In case you haven’t heard, the Consumer Electronics Show is going down right now in Las Vegas, Nevada. And I couldn’t be less interested.
It’s not because I don’t care about gadgets and HDTVs and all the fancy-schmancy doohickies that are being unveiled. It’s not because Apple isn’t there - really, it’s not. It isn’t even that I’m burned out from the holidays and have too much work to catch up on (which I am, and I do).
The reason is that there’s too much going on for any of it to be important. This is why the announcement of iPhone at last year’s MacWorld (which ran the same week as C.E.S.) overshadowed the entire conference. Zillions of new gadgets and best-ever versions of the same old TVs and mobile phones and media players (now with GPS!) compete for attention, and blogs like Engadget and Gizmodo publish post after post with little more than lists of features, and a couple passing comments on the look of the device being “reviewed.” Even for someone like me, who has a handle on RSS reading, these dozens and dozens of posts cancel each other out. How can you tell what is actually cool, actually worthwhile, actually has a life beyond the 15 seconds of fame and hype that they paid scantily-clad booth babes to create for them?
You can’t - at least not for awhile.
I’ve turned off my Gizmodo and Engadget feeds for the time being. I can’t imagine I will miss anything. Call me next week when they’ve figured out what actually matters.

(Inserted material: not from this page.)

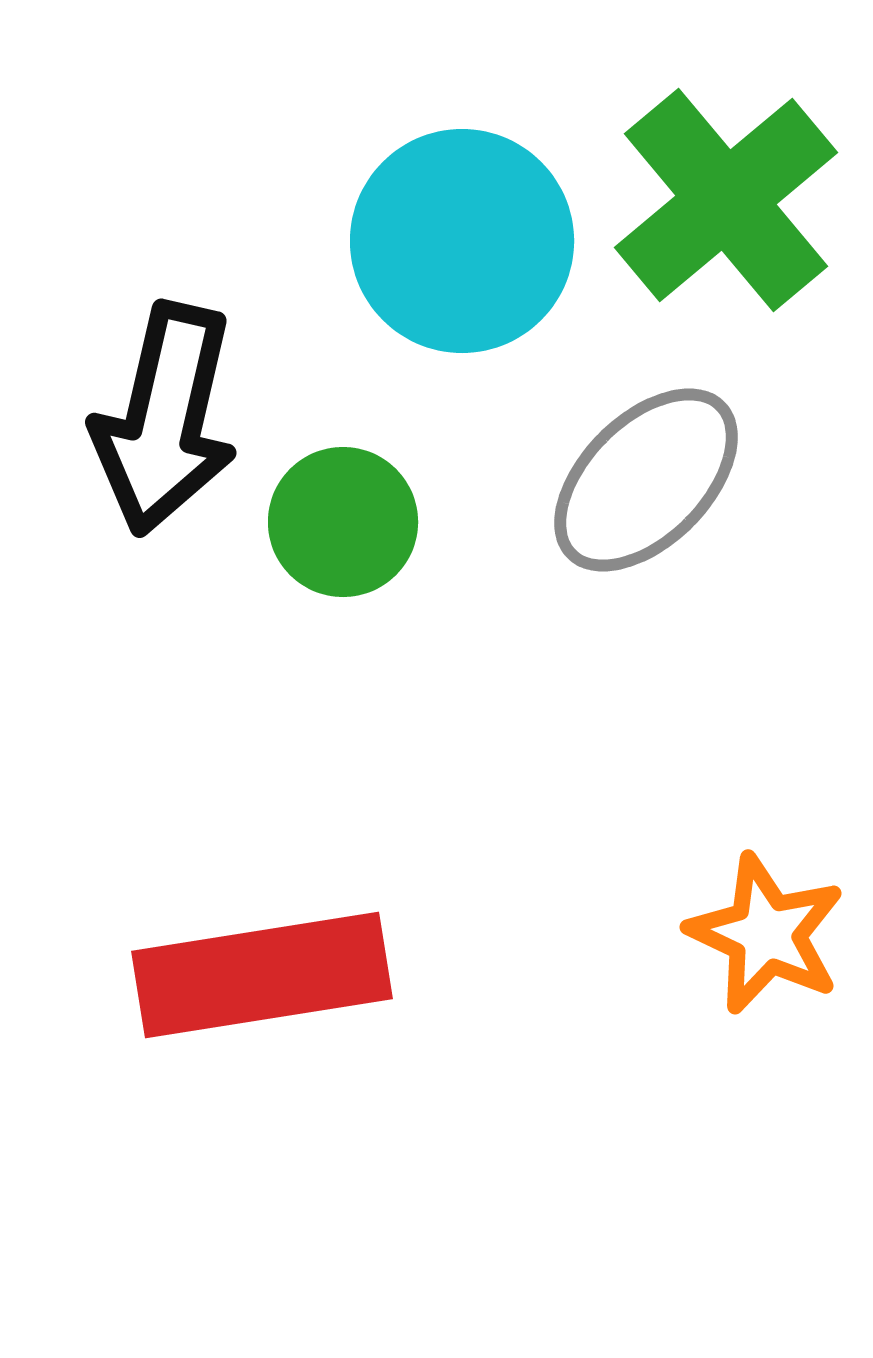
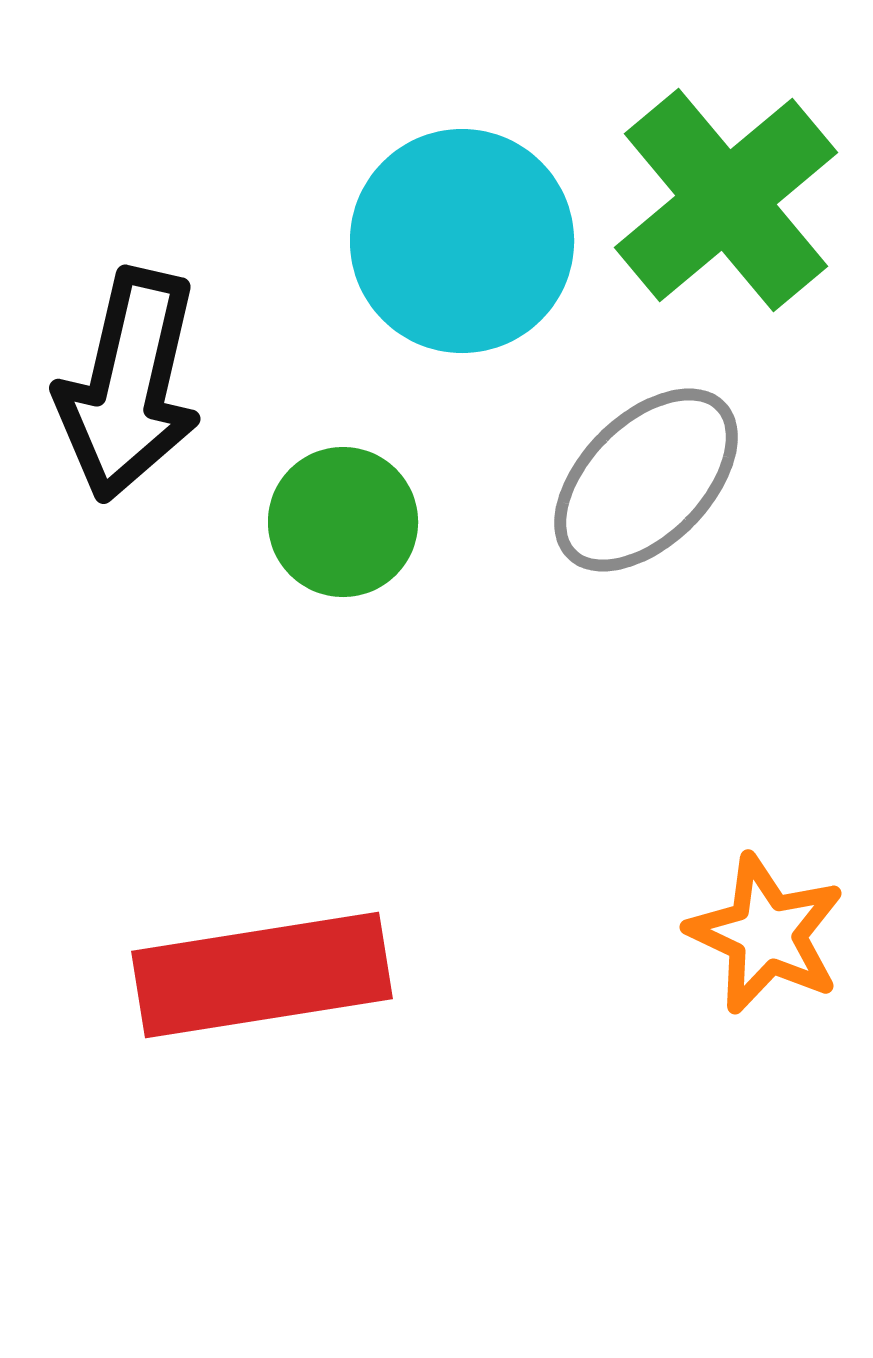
black arrow: moved 36 px left, 34 px up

Matt Ritchel of Bits blog (NYTimes) writes this gem:
Mr. Shapiro said that last year the C.E.A. did a comparison of the media coverage accrued by the iPhone and the entirety of the coverage given to C.E.S. Guess what? All the other gazillion products and companies got more coverage than iPhone and Apple. Take that, Steve Jobs.No kidding?! You mean the sum of the coverage of an entire industry somehow managed to be larger than the press coverage for a single company and the announcement of a single product?
This kind of thinking (which, to clarify, is not Ritchel’s), is just deadly.
Leaving aside the general absurdity of the statement comparing the publicity for one product to that of thousands, the larger point is this: It’s not how much, but how good.
How many of those thousands of products were on any Best of 2007 lists? How many were sold on Amazon? How many of them can you recall?
Why would it be any different this year?